My non-Euclidian neighborhood: no bridges here, still wonky 39° 57' 32" N 75° 12' 13" W
posted by cometwendy at 3:28 AM on April 7, 2013 [1 favorite]


My first glance thought was "oh is this in China where they did some really funny cheapo civil engineering?" but halfway through the second glance, "funny render glitch, everyone needs a hobby".
posted by sammyo at 5:45 AM on April 7, 2013


At some point we discover that the guy is paid by the Apple iOS Map Division.
posted by Atreides at 6:07 AM on April 7, 2013 [1 favorite]

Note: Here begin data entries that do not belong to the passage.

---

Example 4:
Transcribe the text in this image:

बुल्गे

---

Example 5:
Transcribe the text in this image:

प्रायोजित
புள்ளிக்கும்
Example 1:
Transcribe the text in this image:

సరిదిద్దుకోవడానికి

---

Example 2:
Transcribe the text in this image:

I don't see any upside down buildings either, am I missing something? I think I looked at all the "postcards" there are and they're all nearly the same thing...twisty roads.

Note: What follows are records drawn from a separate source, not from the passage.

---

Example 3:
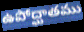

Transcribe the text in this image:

ఉపోద్ఘాతము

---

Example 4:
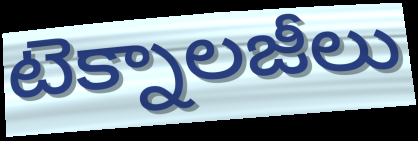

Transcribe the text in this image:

టెక్నాలజీలు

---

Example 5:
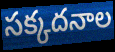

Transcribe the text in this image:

సక్కదనాల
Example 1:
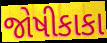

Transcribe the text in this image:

જોષીકાકા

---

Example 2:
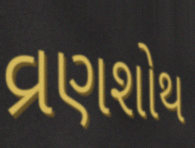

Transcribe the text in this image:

વ્રણશોથ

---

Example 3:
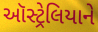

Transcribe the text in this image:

ઑસ્ટ્રેલિયાને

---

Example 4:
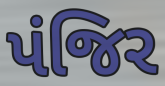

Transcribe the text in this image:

પંજિર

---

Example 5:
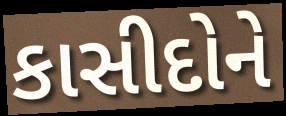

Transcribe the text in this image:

કાસીદોને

I think by "upside down buildings" he means stuff like this. Find the spot where the road goes over a "hill" with two black cars on it, and look to the right.

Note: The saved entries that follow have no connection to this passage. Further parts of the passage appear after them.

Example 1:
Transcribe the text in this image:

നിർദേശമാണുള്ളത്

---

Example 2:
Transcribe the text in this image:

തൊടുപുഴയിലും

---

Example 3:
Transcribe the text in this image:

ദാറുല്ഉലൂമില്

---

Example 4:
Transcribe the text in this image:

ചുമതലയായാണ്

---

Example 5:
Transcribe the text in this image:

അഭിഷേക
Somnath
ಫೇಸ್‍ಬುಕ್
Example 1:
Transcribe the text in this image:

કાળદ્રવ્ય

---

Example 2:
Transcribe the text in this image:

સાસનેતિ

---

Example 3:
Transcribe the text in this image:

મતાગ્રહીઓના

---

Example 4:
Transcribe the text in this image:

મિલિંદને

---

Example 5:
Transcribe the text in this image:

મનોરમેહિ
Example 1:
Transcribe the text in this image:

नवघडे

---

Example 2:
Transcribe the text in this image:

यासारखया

It's the same basic glitch: a 2D picture of a building, taken from directly overhead, has gotten "draped" over a steeply tilted 3D surface in an incongruous way. To me the effect looks more like the building has been pitched 90° forward rather than turned 180° upside down. But that's nitpicking — one way or another there's some very clear spatial Wrongness there.
posted by Now there are two. There are two _______. at 7:12 AM on April 7, 2013


There are other artists working on Google Maps.

David Thomas Smith “Google Maps” Your City As a Persian Rug
posted by homunculus at 10:45 AM on April 7, 2013 [1 favorite]


Postcards, eh?

"Wish you were here; glad I am not. Wobblingly, Your Friend wenestvedt"

On Preview: Damn you, axiom! *shakes tiny fist*
posted by wenestvedt at 12:18 PM on April 7, 2013


Well folks it was mighty hot today.

How hot was it?

Oh it was hot, trust me.
posted by Splunge at 12:56 PM on April 7, 2013 [4 favorites]


Malor: "Look how completely Apple, historically a highly competent software company"

Apple may be considered a highly competent software company.* However, nobody in their right mind would consider them to be competent purveyors of web services. This has always been a key weakness for Apple.

They've been getting better at it, but they really shouldn't have bet the farm on it, like they did with Maps. It's not at all surprising that the Maps debacle happened; Apple were working well outside of their core competencies.

And, yeah. Google are really good at what they do when it comes to mapping.

*I'd actually challenge that statement, given the company's series of very public failures to develop new products and standards throughout the 1990s, which ultimately led to them buying their current flagship software product from a competitor, but I digress...
posted by schmod at 4:58 PM on April 7, 2013


Splunge: "Oh it was hot, trust me."

The scary thing is that something like that actually happens to railroads when it gets too hot.
posted by schmod at 5:01 PM on April 7, 2013


"Oh it was hot, trust me."

Also, earthquakes.
posted by Room 641-A at 7:31 PM on April 7, 2013


buying their current flagship software product from a competitor

And taking it a few dozen iterations farther. (Speaking as a not-Mac-philosophy fanboy and not-Jobs-fanboy.) And NeXTSTEP - a very innovative and competitive OS - was only a competitor while Apple was failing badly, not after they had to re-import the Jobs magic. Nice try there.

Speaking of which, I'm pretty sure the Maps debacle would never have happened if Jobs had been around. Now I'll stop before I counter-balance with the thousand point critique.
posted by Twang at 8:17 PM on April 7, 2013


Our Time Warner cable is quite crappy in most respects, but at least some of the glitches can be entertaining...

Our over-the-air DTV receiver is like this, only in our case the glitches look like someone's facial skin has melted off and revealed the skull underneath. It's actually pretty disconcerting.